At least SQL is SQL everywhere, so there are similarities, but also big differences.

My understanding was that you already have running system for which you wanted to add HA.
Now, it seems as if you are not yet there.
If you can I advise you to use Postgres as database engine.

What is your experience with Linux HA?

ravishchugh · 04-19-2016, 04:45 AM

I have never worked on postegres SQL before but if its advisable...ill shift on that.
I have successfully setuo my cluster on 2 nodes with httpd apache resource and its working fine.
Now i have to include the database part and make the webpage dynamic.

tshikose · 04-19-2016, 05:00 AM

Hi,

That is good.
Try to build a Postgres resource similar to httpd with a shared folder /var/lib/pgsql.
I have never done that (just because I never came in a situation where I needed to build a HA DB), so I am just sharing guidelines.

ravishchugh · 04-19-2016, 05:02 AM

Thanx sir,
Ill try doing that.
Do u have any reference or tutorial for this?

Regards

tshikose · 04-19-2016, 05:11 AM

Official Red Hat Enterprise Linux 7 documentation. Look at Clustering section.

ravishchugh · 04-21-2016, 01:48 AM

Quote:

Originally Posted by tshikose

Official Red Hat Enterprise Linux 7 documentation.
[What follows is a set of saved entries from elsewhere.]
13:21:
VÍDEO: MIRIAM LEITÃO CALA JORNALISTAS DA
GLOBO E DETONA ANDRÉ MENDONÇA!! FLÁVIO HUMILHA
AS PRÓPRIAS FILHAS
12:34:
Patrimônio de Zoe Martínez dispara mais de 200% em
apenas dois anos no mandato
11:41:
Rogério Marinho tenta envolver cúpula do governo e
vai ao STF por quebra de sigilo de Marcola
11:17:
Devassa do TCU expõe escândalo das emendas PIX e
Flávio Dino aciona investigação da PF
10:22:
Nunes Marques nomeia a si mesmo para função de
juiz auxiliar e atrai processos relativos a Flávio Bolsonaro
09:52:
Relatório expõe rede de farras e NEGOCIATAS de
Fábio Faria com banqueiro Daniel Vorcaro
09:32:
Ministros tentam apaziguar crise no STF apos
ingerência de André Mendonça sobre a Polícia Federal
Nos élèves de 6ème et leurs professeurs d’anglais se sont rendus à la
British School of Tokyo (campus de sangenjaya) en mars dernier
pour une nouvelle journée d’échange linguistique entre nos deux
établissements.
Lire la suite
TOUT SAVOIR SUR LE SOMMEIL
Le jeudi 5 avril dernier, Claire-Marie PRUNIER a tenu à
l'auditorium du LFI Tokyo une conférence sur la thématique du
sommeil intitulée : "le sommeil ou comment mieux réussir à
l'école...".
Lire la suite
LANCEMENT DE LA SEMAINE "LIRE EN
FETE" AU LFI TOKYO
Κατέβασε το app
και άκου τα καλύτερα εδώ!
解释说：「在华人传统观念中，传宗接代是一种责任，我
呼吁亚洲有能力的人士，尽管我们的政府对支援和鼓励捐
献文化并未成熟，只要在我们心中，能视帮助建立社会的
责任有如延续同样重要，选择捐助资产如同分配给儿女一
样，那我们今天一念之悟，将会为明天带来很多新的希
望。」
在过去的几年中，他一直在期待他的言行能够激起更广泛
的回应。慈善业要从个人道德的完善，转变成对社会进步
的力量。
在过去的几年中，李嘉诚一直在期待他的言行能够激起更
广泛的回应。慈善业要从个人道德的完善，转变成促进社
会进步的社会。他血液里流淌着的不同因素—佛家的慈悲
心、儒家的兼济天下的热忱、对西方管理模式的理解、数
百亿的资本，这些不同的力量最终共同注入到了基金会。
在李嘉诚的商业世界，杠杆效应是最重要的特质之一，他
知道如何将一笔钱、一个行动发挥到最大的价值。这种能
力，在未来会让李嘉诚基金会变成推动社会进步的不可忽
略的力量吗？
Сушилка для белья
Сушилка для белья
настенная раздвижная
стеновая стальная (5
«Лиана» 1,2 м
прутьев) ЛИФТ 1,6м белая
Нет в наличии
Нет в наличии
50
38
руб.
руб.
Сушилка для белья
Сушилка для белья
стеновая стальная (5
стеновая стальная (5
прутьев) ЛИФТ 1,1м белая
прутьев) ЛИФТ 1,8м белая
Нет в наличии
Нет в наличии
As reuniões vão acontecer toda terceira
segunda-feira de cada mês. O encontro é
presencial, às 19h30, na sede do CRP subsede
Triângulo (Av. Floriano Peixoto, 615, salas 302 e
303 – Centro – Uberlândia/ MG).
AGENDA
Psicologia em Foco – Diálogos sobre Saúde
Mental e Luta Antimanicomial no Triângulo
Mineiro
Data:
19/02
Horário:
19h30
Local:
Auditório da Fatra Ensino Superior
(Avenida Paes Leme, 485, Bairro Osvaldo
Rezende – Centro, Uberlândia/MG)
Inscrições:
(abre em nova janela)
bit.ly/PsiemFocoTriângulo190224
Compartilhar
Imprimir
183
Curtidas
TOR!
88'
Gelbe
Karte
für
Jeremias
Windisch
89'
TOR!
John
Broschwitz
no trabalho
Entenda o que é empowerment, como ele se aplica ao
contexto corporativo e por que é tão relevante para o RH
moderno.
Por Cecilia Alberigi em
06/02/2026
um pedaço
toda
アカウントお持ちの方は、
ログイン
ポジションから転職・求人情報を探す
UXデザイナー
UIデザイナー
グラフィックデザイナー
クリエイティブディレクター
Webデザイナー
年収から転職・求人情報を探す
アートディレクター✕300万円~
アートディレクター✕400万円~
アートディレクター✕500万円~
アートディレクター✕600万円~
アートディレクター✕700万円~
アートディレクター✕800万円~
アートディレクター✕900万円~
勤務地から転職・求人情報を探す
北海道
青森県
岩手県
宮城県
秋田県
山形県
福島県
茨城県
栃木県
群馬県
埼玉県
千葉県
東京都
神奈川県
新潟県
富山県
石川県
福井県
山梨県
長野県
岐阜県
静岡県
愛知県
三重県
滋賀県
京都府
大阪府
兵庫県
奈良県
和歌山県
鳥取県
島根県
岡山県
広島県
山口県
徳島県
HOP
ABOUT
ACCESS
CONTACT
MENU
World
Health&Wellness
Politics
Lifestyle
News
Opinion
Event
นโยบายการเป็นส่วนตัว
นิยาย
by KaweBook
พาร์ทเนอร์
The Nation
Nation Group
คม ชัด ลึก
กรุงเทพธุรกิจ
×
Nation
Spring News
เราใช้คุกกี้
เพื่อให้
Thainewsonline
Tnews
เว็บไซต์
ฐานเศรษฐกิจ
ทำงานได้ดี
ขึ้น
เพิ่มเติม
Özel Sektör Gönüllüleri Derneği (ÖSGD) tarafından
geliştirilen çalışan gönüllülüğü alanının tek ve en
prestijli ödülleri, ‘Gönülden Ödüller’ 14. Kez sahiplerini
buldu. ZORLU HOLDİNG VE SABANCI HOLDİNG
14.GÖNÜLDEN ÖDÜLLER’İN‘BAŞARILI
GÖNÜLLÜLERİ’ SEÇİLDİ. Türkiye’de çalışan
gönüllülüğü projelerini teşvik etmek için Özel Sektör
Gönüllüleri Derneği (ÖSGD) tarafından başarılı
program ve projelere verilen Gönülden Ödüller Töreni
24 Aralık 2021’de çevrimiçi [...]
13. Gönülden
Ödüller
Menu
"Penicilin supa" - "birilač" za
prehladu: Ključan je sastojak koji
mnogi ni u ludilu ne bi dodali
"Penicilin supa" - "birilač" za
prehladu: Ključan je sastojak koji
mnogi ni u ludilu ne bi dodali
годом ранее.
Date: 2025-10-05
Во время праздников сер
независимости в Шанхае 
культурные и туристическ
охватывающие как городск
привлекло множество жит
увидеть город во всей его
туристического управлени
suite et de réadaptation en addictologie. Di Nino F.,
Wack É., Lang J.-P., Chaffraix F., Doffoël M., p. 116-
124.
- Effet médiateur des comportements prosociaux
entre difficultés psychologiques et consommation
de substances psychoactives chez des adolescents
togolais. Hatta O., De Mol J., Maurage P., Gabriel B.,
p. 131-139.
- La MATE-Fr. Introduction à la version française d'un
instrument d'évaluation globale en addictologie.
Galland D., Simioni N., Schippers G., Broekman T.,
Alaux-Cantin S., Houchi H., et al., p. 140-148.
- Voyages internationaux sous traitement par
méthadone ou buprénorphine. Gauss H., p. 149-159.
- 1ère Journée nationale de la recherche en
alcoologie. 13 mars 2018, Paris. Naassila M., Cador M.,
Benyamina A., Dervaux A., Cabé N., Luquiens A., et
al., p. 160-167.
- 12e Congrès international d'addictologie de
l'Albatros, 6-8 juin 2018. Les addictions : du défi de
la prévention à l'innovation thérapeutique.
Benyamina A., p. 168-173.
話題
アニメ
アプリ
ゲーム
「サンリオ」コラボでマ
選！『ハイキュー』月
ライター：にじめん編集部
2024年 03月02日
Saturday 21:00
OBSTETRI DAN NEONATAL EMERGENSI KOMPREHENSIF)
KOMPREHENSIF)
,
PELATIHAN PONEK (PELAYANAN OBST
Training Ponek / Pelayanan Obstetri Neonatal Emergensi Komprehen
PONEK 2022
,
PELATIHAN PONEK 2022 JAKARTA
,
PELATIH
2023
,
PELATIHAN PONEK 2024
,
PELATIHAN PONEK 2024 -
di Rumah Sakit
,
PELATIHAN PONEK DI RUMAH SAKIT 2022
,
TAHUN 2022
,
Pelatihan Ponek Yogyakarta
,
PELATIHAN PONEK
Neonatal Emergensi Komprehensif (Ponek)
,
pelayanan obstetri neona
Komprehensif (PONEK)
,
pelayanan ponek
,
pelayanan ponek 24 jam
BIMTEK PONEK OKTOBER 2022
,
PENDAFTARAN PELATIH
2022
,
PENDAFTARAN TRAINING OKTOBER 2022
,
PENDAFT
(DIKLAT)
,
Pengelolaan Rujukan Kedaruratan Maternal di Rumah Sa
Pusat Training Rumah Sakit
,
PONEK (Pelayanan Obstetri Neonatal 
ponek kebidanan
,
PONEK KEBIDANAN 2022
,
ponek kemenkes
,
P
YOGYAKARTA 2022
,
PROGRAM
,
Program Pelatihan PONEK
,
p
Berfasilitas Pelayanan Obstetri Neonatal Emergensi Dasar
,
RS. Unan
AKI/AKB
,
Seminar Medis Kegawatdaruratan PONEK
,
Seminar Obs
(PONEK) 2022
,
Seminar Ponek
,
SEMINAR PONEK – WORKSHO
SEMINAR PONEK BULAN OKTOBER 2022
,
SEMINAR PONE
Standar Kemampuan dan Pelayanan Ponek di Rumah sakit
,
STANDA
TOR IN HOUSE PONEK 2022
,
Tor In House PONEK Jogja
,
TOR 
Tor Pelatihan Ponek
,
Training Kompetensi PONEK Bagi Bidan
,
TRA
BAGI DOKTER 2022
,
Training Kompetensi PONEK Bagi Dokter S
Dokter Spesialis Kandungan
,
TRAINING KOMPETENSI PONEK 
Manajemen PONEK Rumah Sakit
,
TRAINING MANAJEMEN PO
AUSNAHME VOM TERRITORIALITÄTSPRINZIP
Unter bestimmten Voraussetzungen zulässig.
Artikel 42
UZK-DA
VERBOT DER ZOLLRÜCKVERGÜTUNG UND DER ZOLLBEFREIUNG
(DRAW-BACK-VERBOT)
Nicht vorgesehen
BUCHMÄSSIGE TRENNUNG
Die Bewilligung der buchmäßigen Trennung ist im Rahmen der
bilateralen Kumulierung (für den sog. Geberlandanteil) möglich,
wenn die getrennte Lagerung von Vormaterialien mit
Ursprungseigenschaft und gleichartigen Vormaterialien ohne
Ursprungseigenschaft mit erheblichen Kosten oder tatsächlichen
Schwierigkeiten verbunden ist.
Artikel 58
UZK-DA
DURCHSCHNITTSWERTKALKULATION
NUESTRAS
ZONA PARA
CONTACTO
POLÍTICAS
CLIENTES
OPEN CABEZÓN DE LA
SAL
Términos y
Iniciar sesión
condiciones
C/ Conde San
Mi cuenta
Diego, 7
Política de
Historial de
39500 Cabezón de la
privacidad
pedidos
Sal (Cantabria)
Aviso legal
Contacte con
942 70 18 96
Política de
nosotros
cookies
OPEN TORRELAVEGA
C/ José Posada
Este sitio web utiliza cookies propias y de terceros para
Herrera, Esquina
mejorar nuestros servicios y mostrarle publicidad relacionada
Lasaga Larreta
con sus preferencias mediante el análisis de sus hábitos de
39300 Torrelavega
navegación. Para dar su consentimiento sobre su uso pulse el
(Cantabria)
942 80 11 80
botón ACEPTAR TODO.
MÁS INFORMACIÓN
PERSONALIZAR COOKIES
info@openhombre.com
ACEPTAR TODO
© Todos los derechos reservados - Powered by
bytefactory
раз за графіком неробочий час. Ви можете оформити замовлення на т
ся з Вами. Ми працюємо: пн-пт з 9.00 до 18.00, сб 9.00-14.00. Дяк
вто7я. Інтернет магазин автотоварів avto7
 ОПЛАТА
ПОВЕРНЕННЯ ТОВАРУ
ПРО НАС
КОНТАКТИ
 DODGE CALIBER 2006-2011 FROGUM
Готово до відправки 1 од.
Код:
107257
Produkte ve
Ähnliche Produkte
Look at Clustering section.

Sir I had a look at the documentation.

I have a small doubt regarding my scenario.

I have the same application running in 2 PCs - one main and one standby - and this application is updating the SQL DB and same is queried by the client via a webpage.
The solution given in the documentation replicates the main DB into standby DB at all times whereas my requirement is of replication only once when the main system recovers from a failover and need to replicate data from standby for the time it was down.

Is there a solution for this kind of scenario sir?

Regards

tshikose · 04-21-2016, 01:57 AM

Hi,

Database replication generally involves huge data.
So, trying to start a replication when a failover occcurs is not pratical. The replication time will just take long enough, keeping the service unavailable, and then defeating the goal of HA.
You need to permanently replicate the data between your two database instances. Like that when a failover occurs, just few not yet replicated data need to be shipped across.

Googling a little for "Linux Postgres replication" gave me this.

ravishchugh · 04-21-2016, 02:04 AM

Quote:

Originally Posted by tshikose

Hi,

Database replication generally involves huge data.
So, trying to start a replication when a failover occcurs is not pratical. The replication time will just take long enough, keeping the service unavailable, and then defeating the goal of HA.
You need to permanently replicate the data between your two database instances. Like that when a failover occurs, just few not yet replicated data need to be shipped across.

Googling a little for "Linux Postgres replication" gave me this.

Will this take care of my HA needs too?
I mean, with this implemented, if my main system goes down then the client will be automatically redirected to standby database or do i still need to implement HA using pacemaker and corosync sir?

tshikose · 04-21-2016, 02:14 AM

Hi,

Yes, I think that you can have a pgsql resource managed by your HA pacemaker.
And if the database information normally located in /var/lib/pgsql/data iis well synced by the Postgres replication, then the pgsql resource should take over where the previous left.

ravishchugh · 04-21-2016, 02:17 AM

Sir can u pls explain this point...its making some sense but not fully understood by me...sorry for the trouble.